** Assigned task 1 **
According to the text on foreclosure planning, where must a foreclosure proceeding on real property be filed?
** Assigned task 2 **
Pick up the foreclosure-planning text where it stops and write its next part.

(Extract to read Opens)

Not every loan proceeds as planned. When borrowers default, understanding available legal options can mean the difference between recovery and writing off substantial losses.
Strategic Foreclosure Planning: A Foundation for Successful Recovery
Upon default, the initial instinct may be to rush to foreclose. However, taking time to evaluate certain factors at the outset can prevent complications and maximize recovery potential.
Factors to evaluate include:
Thorough Collateral Assessment
The distinction between real property, personal property, or a mix of the two fundamentally affects the foreclosure approach. Real property requires filing a foreclosure proceeding in the county where the property is located, and involves in rem relief only (affecting only the property itself).
On the other hand, when pursuing personal property, there may be more flexibility in venue selection and the ability to pursue in personam relief (affecting the individual in possession) through a judgment. Also consider whether the situation involves easily movable assets, such as vehicles that can be quickly repossessed (or concealed by a debtor), or specialized equipment that requires more complex recovery procedures.
In some cases, creditors may have access to prejudgment remedies that allow for the immediate seizure of collateral through a court order, thereby preventing debtors from hiding or moving assets during collection proceedings.
The Nature of the Underlying Debt
Commercial debts are often governed by less restrictive laws and have fewer procedural hurdles to navigate than consumer debts, with restrictions varying considerably between categories. Creditors will need to be careful about how they proceed in any given situation, depending on how the debt and borrower are classified.
Collateral Location Considerations
Where collateral is situated can affect recovery strategy due to legal requirements and practical considerations. When personal property is spread across multiple locations, it may require coordinated efforts across different jurisdictions. On the other hand, real property that straddles county lines can require additional efforts to ensure notice requirements are met and a clean title passes at foreclosure.
Lien Perfection
The importance of ensuring security interests are properly perfected cannot be overstated. Nothing derails collection efforts faster than discovering halfway through the process that title problems or inadequate documentation exist.
It is essential to verify that all signatures are authentic, that collateral descriptions between security instruments and UCC filings match, and that all documents were filed and recorded properly. This due diligence becomes even more crucial if borrowers file for bankruptcy, as trustees can jump ahead of improperly secured liens.
The Strategic Advantage of Simultaneous Actions
Another effective collection strategy involves filing a foreclosure proceeding while simultaneously initiating a lawsuit to obtain a money judgment for the anticipated deficiency balance. While this approach requires greater upfront investment, it offers compelling advantages that may justify the additional cost.

(Extract to read Closes)
(Provided information Opens)

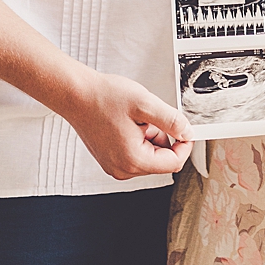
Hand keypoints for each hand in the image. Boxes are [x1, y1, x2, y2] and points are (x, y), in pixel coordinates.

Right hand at [63, 70, 192, 181]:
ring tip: (134, 119)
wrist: (76, 95)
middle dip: (163, 139)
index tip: (182, 127)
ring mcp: (114, 166)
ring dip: (150, 138)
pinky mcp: (109, 160)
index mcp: (133, 160)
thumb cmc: (103, 98)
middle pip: (162, 161)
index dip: (184, 144)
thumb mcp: (145, 104)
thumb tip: (188, 133)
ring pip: (149, 157)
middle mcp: (123, 169)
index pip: (174, 162)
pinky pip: (135, 154)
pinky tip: (126, 124)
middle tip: (149, 118)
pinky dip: (138, 139)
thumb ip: (172, 121)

(Provided information Closes)

** Final answer 1 **
In the county where the property is located.

** Final answer 2 **
The additional pressure placed on the borrower alone can prove decisive. A borrower who may be inclined to ignore a foreclosure action suddenly faces two legal proceedings, each with its own set of legal fees and defensive considerations. This dual pressure can sometimes accelerate a resolution to help avoid ever-increasing legal costs and expenses.
From a practical standpoint, simultaneous actions can also help avoid service problems that may arise later. If a creditor completes a foreclosure and then attempts to serve the borrower with a new deficiency lawsuit months later, the borrower may have become wise to the creditor's collection efforts and try to actively evade service. By addressing both actions simultaneously, this cat-and-mouse game is eliminated.
Simultaneous actions can also help sidestep certain common defenses. For example, North Carolina's "offset defense" allows borrowers to reduce deficiency judgment awards if the property's fair market value equaled the debt on the day of foreclosure, or if the foreclosure sale yielded an amount substantially below true value. However, that defense only applies to post-foreclosure deficiency actions, meaning that it is unavailable in those actions filed prior to a foreclosure sale.
Recovering Fraudulent Transfers and the Importance of Asset Monitoring
Even the most carefully structured loan can become uncollectible if the borrower or guarantor transfers assets beyond the reach of the lender. The lender who understands the law of voidable transactions (sometimes called fraudulent transfers) can have powerful legal tools at their disposal to recover assets that debtors have attempted to hide.
North Carolina's version of the Uniform Voidable Transactions Act ("UVTA") covers three main categories of problematic transfers. While this article mainly covers "transfers" of assets and uses that terminology, the UVTA also covers voidable "obligations" – such as the granting of a mortgage or lien – where the transaction in question had the same kind of fraudulent intent or impact on the creditor.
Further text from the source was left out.